2012 will go down as the year automakers finally started taking electric cars seriously, thanks to Elon Musk and the Tesla Model S. The impact Tesla has had on the luxury car market hasn’t gone unnoticed, and Germany’s four major luxury automakers are all preparing competitors to the Model S and Model X, reports Automobile Magazine.
Audi has already fired the first salvo, promising a 300-mile all-electric sedan that will debut at the Detroit Auto Show next month. It will be joined by a slew of plug-in hybrids like the new Audi Q7 diesel plug-in hybrid, as well as the Audi R8 e-tron.
There’s also rumored to be a Q6 e-tron crossover coupe in the works with a similar plug-in hybrid drivetrain, but this one starts at 300 horsepower and could see power numbers north of 500 ponies, positioned as a more versatile option to the Model S. Don’t expect the Q6 e-tron to arrive before 2017 though, along with an Audi Q8 e-tron as a rival to the Model X.
Despite talks between Musk and BMW, the Ultimate Driving Machine brand has a Model S challenger in the works that will likely be named either the i5 or i7 (though it could also be hydrogen-powered according to other rumors). Like Audi, BMW plans to focus on plug-in hybrids at first, with the i8’s drivetrain possibly brought over to power this new sedan, which will be based on the long-wheelbase 5 Series built for China.
But BMW will add a second electric motor, and the gasoline engine will join the symphony of power above 40 MPH. Electric driving range is expected to be in the area of 80 miles, with the gas-powered range-extender able to add additional mileage. The target date for sales is 2017, with a price around $100,000. BMW has done well with their plug-ins so far, and they’re not taking the threat from Tesla lightly anymore.
Then there’s Porsche, which was one of the first brands to get with the plug-in car hype. It already offers hybrid versions of some of its best-selling models, but Porsche plans to go whole hog into plug-in cars over the next few years. This includes a 2+2 sports cars tentatively named the 717 (or the Pajun) with a pure-electric drivetrain offering 400, 500, and 600 horsepower configurations.
The 717 is likely to be based on a shortened Panamera platform, which saves on engineering costs but presents battery placement issues. So rather than use a flat, floor-mounted battery though, Porsche may end up cramming energy cells into any free space it can find in order to reach a proposed 300 miles of driving range. Unfortunately, the earliest the Porsche 717 could hit the market is 2019, and by then a second-generation Tesla Model S should be ready to debut if it hasn’t already.
But the biggest threat to Tesla may be Mercedes-Benz. Mercedes is investing some $2 billion to finance a new line of purpose-built electric vehicles with rear-wheel and all-wheel drive configurations, despite saying there’s no money to be made in EVs. The goal is to totally blow the Tesla Model S and Model X out of the water when it comes to performance, and Mercedes is anticipating sales in excess of 80,000 units a year.
This new line of electric vehicles, internally known as the Ecoluxe program, will begin to arrive between 2019 and 2021 with ranges of between 280 and 350 miles per charge and up to 600 horsepower.
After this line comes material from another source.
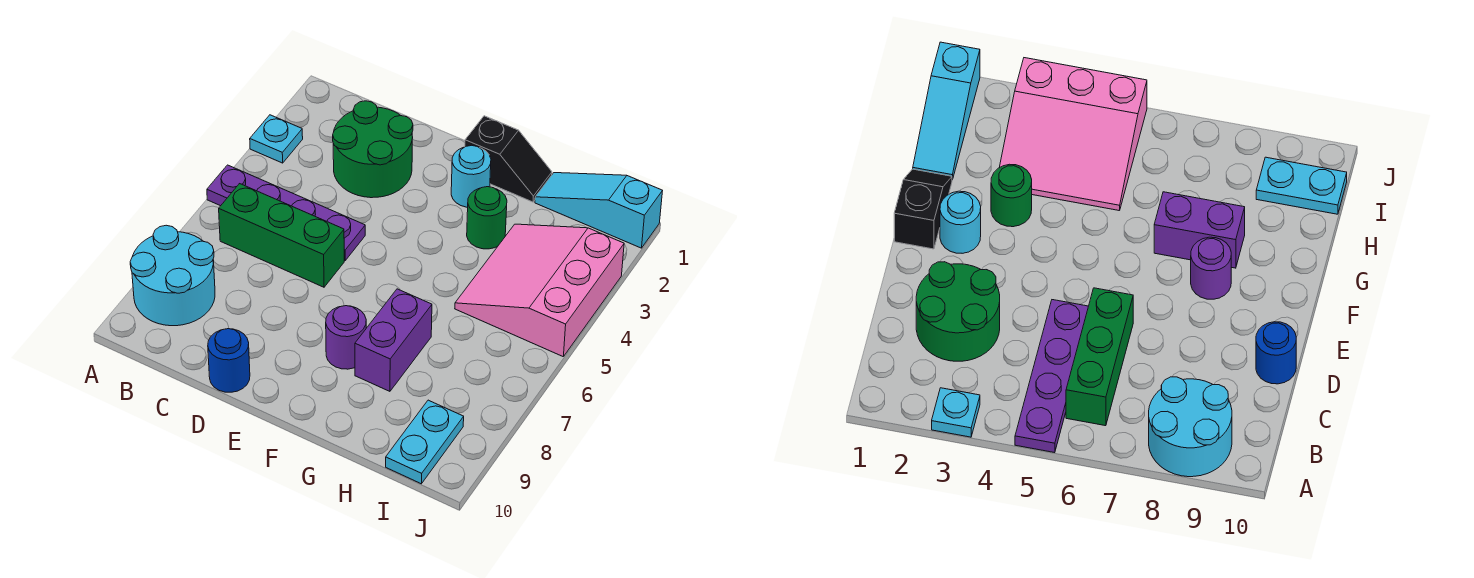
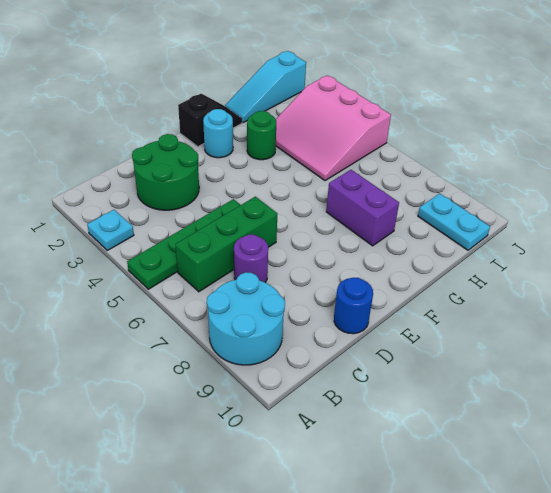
purple 1x4 plate [207,165,365,260] -> green 1x4 plate [127,199,240,289]
purple 1x1 round brick [326,306,366,369] -> purple 1x1 round brick moved to [234,235,268,282]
That doesn’t even include plans for a slew of plug-in hybrids that can offer up to 60 miles of electric range before switching over to conventional engines.
To be honest, none of these sound like vehicles Tesla needs to worry about just yet, especially with the timeline placing the closest rival at least two years out. Don’t count the conventional auto industry out though; it may take another couple of generations to catch up to Tesla, but it seems Germany’s luxury brands are finally taking Tesla for the threat to their business that it is.